** Start Article **
On 05/22/2019 01:52 AM, Matthew Cover wrote:
> > __sk_buff has a member tc_classid which I'm interested in accessing from
> > the skb bpf context.
> >
> > A bpf program which accesses skb->tc_classid compiles, but fails
> > verification; the specific failure is "invalid bpf_context access".
> >
> > if (skb->tc_classid != 0)
> > return 1;
> > return 0;
> >
> > Some of the tests in tools/testing/selftests/bpf/verifier/ (those on
> > tc_classid) further confirm that this is, in all likelihood, intentional
> > behavior.
> >
> > The very similar bpf program which instead accesses skb->mark works as
> > desired.
> >
> > if (skb->mark != 0)
> > return 1;
> > return 0;
>
> You should be able to access skb->tc_classid, perhaps you're using the wrong
> program
> type? BPF_PROG_TYPE_SCHED_CLS is supposed to work (if not we'd have a
> regression).
>
I am in fact using BPF_PROG_TYPE_SOCKET_FILTER and using the program as
PACKET_FANOUT_DATA with PACKET_FANOUT_EBPF.
** End Article **
- [Directives]:
1/ In the thread on accessing tc_classid from a BPF program, why does the original poster think the "invalid bpf_context access" failure is probably intentional? Answer in one to three sentences.
2/ Rewrite the tc_classid thread from "On 05/22/2019 01:52" up to and including "(skb->tc_classid != 0)", replacing "tc_classid" with "tc_index".
3/ Continue the thread on accessing tc_classid from a BPF program, picking up after its last sentence.
The entries come from a different source than the thread on accessing tc_classid from a BPF program.
** Start Records **
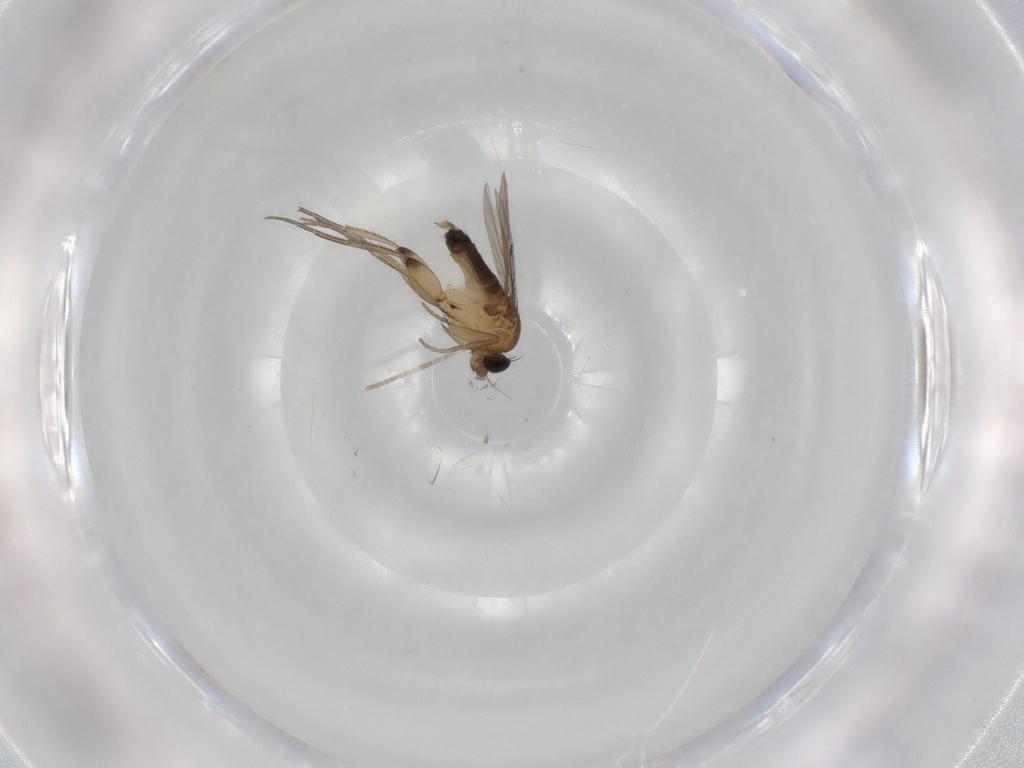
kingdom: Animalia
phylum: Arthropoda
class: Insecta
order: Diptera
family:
** End Records **
** Start Records **
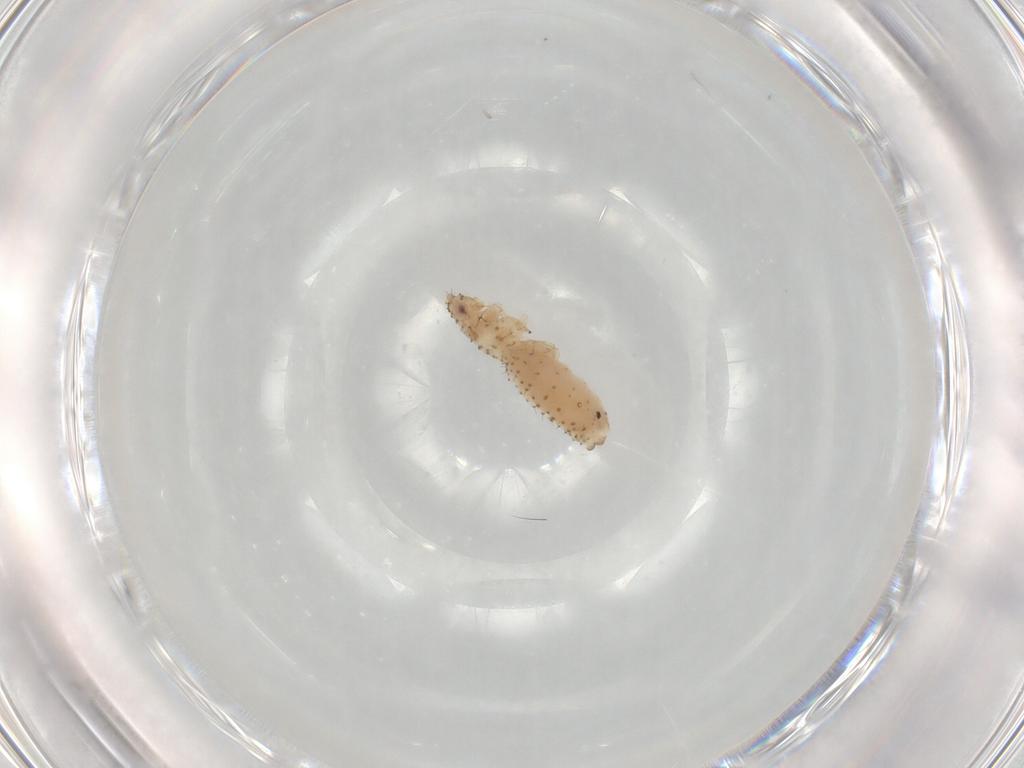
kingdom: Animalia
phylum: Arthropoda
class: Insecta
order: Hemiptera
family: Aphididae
** End Records **
** Start Records **
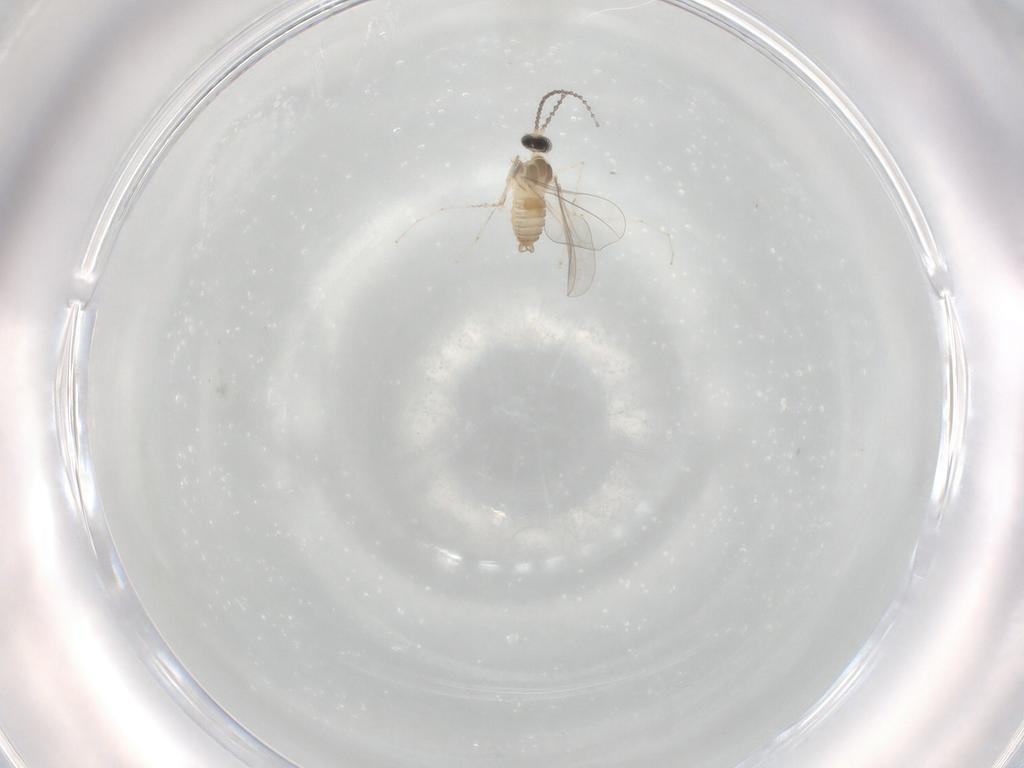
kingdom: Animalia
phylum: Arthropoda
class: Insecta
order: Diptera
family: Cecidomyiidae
** End Records **
- [Answers to each task]:
1/ Some of the tests in tools/testing/selftests/bpf/verifier/ that deal with tc_classid point to it. The poster takes them as confirmation that rejecting the access is, in all likelihood, intended behavior.

2/
On 05/22/2019 01:52 AM, Matthew Cover wrote:
> > __sk_buff has a member tc_index which I'm interested in accessing from
> > the skb bpf context.
> >
> > A bpf program which accesses skb->tc_index compiles, but fails
> > verification; the specific failure is "invalid bpf_context access".
> >
> > if (skb->tc_index != 0)

3/
I have been working on a series of utils which leverage PACKET_FANOUT to
provide various per-socket-fd (per-cpu, per-queue,
per-rx-flow-hash-indirection-table-idx) statistics and pcap files. While
playing with PACKET_FANOUT_EBPF, I realized that I could use the bpf program to
categorize packets in ways packet-filter(7) does not provide.
As a concrete example, I plan to build a util `rxtxmark` which could be passed
something like `--mark-list 42,88`. This would be translated to a bpf program
where the return code is the ordinality of the mark in the list.
if (skb->mark == 42)
return 1;
if (skb->mark == 88)
return 2;
return 0;
Packets enqueued to fd0 are simply ignored. Packets enqueued to the other fds
are processed into pcaps and statistics.
While I may build a util for tc_classid which does per-user-requested-classid
pcaps and statistics like `rxtxmark` does for marks, I'm also interested in
using tc_classid as a simple way to capture tx packets from a long running
program on the fly.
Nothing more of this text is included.